The real benefits of this technology probably won't kick in for another year or so, but plenty of vendors are showcasing their developments at Telecom 99, enabling visitors to see what's coming down the pipe.

Those developments include optical transmission systems operating at record speeds and all-optical add-drop muxes that eliminate the need for a lot of expensive Sonet/SDH gear in carrier nets. They also include tunable lasers that cut costs and avoid interoperability problems, and ways of extending optical nets into data centers.

The speed record for optical transmission systems - 80 Gigabit/s over a single wavelength - was claimed by Nortel Networks (Brampton, Ontario), at a press conference yesterday at Telecom 99. To put that transmission rate into perspective, today's fastest systems handle 10 Gb/s. Two other vendors, Lucent Technologies (Murray Hill, N.J.) and Pirelli Cavi e Sistemi SpA (Milan), are demonstrating 40 Gigabit/s transmission systems.

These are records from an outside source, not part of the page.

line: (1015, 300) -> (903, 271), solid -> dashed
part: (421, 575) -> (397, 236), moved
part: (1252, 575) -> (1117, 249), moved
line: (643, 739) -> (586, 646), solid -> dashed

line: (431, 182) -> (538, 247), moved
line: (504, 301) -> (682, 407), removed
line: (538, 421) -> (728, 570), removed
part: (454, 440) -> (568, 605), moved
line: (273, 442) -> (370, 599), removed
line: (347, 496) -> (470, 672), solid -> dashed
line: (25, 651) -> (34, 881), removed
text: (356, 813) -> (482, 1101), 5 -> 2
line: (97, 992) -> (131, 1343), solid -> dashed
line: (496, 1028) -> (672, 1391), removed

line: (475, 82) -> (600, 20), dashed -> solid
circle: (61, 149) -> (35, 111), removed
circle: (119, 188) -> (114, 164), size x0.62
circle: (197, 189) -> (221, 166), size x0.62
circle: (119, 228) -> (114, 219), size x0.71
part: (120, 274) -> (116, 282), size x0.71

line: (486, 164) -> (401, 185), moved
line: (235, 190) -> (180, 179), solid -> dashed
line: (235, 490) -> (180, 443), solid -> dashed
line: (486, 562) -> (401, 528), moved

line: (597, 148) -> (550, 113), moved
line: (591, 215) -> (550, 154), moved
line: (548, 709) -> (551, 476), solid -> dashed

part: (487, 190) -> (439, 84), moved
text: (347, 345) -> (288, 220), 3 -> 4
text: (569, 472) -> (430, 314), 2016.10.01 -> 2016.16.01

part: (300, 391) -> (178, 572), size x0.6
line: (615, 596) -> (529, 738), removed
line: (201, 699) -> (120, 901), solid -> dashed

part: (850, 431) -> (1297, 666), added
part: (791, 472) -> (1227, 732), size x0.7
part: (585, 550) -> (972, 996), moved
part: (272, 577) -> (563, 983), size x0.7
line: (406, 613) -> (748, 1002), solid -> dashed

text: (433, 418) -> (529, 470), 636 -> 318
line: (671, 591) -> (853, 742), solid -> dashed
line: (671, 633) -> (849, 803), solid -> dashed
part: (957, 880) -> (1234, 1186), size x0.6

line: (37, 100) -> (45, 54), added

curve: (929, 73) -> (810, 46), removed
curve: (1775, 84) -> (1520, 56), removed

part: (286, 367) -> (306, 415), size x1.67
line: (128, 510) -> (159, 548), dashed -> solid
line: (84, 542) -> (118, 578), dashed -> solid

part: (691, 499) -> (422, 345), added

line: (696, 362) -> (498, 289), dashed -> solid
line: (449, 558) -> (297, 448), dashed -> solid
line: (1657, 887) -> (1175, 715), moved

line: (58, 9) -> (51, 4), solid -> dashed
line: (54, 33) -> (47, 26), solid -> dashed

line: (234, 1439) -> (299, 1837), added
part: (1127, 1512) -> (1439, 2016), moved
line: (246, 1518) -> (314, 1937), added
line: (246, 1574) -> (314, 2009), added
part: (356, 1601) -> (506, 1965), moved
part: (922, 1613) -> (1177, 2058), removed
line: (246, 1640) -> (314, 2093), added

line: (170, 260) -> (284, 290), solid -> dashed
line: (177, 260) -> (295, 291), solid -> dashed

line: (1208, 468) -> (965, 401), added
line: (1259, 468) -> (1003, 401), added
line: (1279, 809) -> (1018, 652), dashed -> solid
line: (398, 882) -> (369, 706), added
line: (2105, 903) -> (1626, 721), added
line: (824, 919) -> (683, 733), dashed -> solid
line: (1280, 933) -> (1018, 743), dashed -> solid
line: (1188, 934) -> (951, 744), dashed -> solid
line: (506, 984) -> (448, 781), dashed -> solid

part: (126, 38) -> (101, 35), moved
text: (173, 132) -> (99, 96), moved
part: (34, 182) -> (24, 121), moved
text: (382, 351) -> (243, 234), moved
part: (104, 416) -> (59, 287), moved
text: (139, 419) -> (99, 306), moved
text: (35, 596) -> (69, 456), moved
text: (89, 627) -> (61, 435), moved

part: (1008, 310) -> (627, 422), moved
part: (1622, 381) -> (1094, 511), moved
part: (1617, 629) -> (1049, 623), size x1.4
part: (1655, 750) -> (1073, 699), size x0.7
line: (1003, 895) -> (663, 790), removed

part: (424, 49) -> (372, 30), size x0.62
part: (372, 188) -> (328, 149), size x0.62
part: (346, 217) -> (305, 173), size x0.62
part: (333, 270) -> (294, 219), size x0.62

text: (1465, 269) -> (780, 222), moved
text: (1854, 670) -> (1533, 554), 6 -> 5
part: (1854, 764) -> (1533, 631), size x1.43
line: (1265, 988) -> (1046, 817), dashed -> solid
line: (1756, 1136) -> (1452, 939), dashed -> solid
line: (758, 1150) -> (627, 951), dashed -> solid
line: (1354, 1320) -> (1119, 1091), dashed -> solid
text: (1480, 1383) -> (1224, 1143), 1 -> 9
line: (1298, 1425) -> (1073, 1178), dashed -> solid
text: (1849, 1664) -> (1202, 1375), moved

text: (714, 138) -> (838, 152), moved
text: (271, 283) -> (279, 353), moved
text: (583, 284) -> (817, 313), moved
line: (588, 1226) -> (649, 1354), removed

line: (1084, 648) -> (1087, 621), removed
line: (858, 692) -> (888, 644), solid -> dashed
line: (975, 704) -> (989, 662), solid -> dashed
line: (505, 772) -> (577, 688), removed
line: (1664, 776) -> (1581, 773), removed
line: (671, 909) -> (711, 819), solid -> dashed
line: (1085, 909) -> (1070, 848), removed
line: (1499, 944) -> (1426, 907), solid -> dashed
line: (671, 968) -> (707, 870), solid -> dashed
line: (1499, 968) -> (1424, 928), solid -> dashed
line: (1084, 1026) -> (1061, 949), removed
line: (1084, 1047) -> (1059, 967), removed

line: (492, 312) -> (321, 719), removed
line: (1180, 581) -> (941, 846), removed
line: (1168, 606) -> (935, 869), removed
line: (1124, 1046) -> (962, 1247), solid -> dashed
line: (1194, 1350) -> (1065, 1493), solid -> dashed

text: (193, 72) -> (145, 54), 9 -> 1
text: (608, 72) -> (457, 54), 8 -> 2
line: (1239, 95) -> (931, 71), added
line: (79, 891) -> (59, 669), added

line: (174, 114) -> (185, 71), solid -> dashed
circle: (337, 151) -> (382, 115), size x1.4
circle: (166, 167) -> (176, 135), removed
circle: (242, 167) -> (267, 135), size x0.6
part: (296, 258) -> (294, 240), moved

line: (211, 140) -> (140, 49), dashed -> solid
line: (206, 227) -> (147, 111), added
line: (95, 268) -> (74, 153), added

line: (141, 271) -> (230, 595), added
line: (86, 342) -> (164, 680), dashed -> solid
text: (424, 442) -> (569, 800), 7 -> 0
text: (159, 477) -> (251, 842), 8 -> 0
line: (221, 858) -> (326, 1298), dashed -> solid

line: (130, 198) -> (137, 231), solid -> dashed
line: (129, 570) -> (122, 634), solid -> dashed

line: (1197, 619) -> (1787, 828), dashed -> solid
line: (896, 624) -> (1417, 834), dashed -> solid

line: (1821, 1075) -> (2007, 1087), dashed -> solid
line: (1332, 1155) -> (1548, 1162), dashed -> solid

Dense wavelength-division multiplexing developments boost the bandwidths that can be carried over a single strand of fiber. Nortel's Optera gear can handle 80 wavelengths, each carrying 80 Gigabit/s, or a cool 6.4 Terabit/s a second, according to the vendor. Eventually, it'll be able to do this over distances to 480 kilometers. Bear in mind, however, that this gear isn't expected to ship until some time in 2001.